The next horizon: 50% MPA coverage?

The controversial nature of percentage-based targets has not stopped some from reaching for even higher goals than 30%. At the World Conservation Congress, calls for 50% MPA coverage came from several high-profile speakers, including oceanographer Sylvia Earle and biologist Edward O. Wilson. Wilson published a book this year titled Half-Earth: Our Planet’s Fight for Life, in which he argues that to stave off a mass extinction of species, half of the planet’s land and water should be dedicated to nature. The separate Nature Needs Half campaign, coordinated by WILD Foundation, has made similar arguments for several years.

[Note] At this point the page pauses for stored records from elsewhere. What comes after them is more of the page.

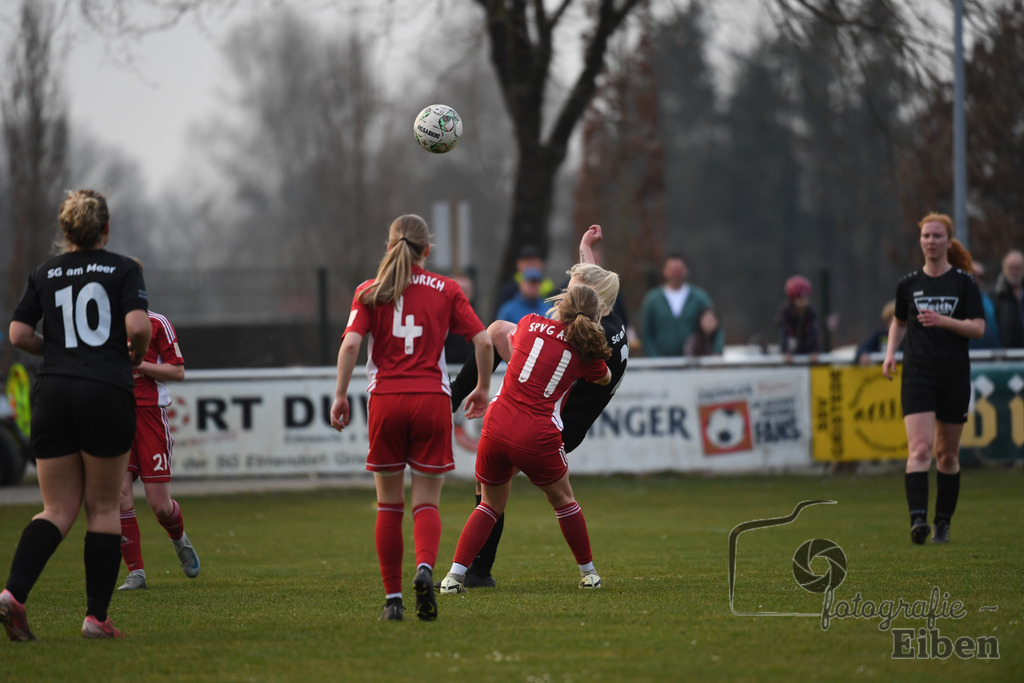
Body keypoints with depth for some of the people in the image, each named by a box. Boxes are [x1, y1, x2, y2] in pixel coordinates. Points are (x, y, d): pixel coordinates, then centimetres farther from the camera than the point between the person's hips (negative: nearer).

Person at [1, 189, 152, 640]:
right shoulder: (123, 269, 2)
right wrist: (136, 355, 9)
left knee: (58, 509, 8)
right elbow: (138, 325, -11)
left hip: (53, 394, 3)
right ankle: (96, 616, 6)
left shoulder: (44, 274, 11)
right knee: (103, 508, 7)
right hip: (108, 393, -3)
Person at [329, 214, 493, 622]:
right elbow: (483, 340, 0)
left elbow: (351, 343, -8)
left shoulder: (370, 292, 5)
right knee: (426, 503, 3)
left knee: (389, 505, 10)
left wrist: (340, 395, -2)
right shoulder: (446, 290, 6)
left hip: (385, 401, 0)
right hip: (432, 400, 0)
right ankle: (425, 568, -26)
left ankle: (393, 599, 8)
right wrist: (482, 388, 14)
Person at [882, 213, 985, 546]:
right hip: (917, 374, 0)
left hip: (954, 376, 0)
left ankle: (943, 524, 20)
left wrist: (944, 321, -19)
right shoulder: (908, 284, 7)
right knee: (920, 447, -16)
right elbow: (899, 322, 22)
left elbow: (978, 328, -5)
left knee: (948, 454, 8)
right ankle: (918, 519, -26)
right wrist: (890, 352, 6)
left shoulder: (964, 282, 0)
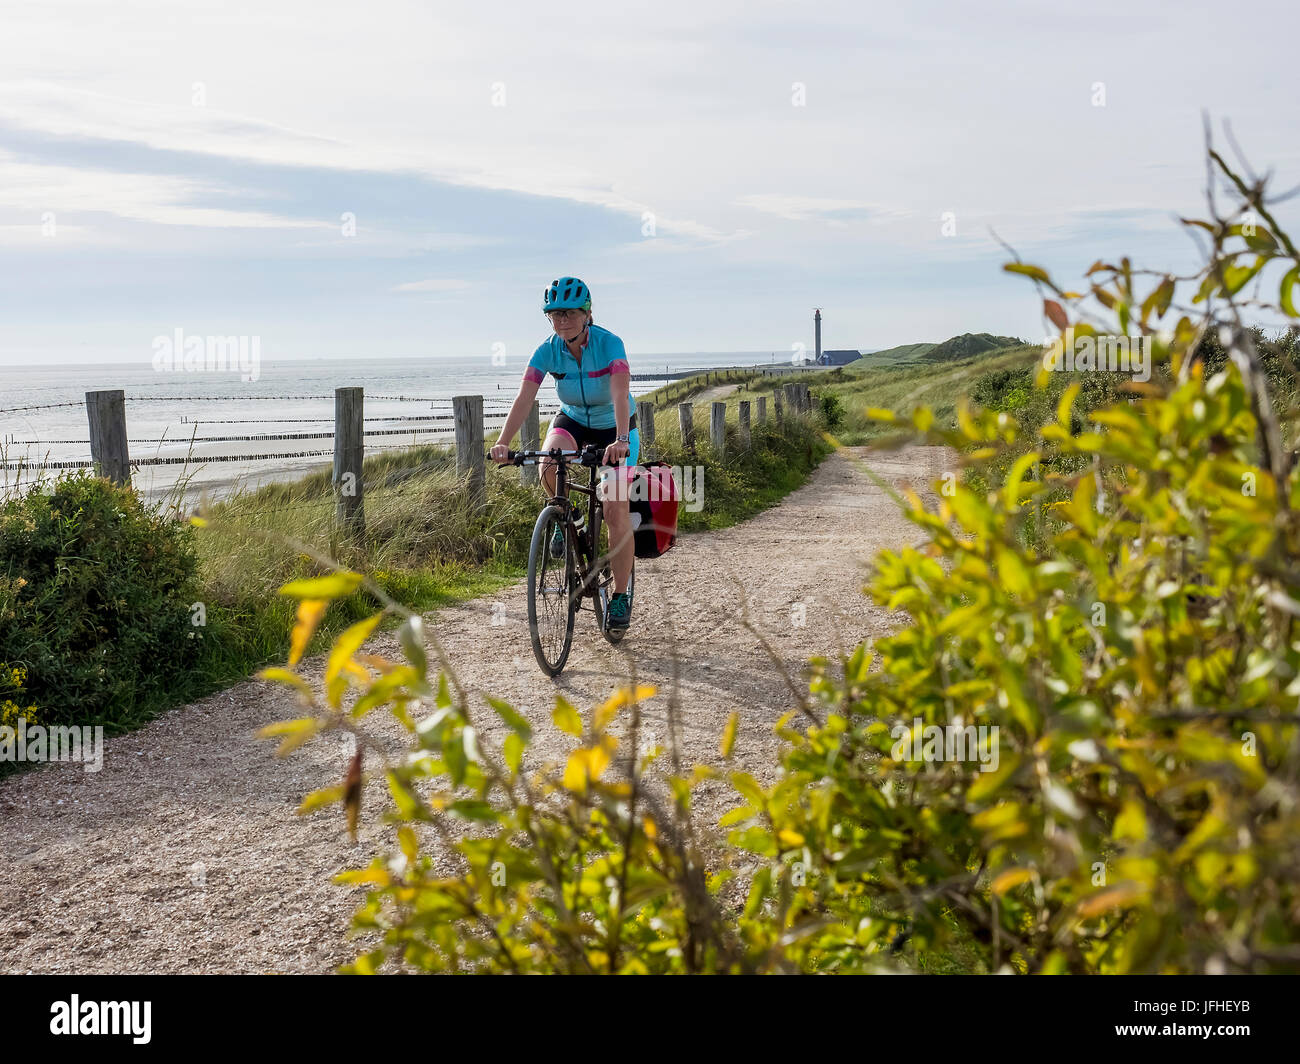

In turn these calls may be supported by a sobering new IUCN report on ocean warming, which documents that species and habitats are already shifting due to climate change, and that these will challenge the current borders of MPAs. As a result, the report concludes, significantly larger MPAs and MPA networks, as well as the ability to change boundaries, will likely be needed.

The call for 50% MPA coverage has even been echoed by the executive secretary of the UN Convention on Biological Diversity, Braulio Ferreira de Souza Dias.  In a high-level panel on oceans at the World Conservation Congress (video here), Dias gestured toward Edward Wilson in the audience and said, “I’m confident that we’ll get to half-Earth. I think what Professor Wilson proposed is feasible, and we should be looking at that as a more mid- [to] long-term goal. We have the knowledge.”

Getting to 50% MPA coverage — even moreso, 50% no-take coverage — would require a seismic change in political attitudes. We are nowhere near that figure: current global MPA coverage remains just a fraction of it. But progress toward the 10% Aichi target is being made.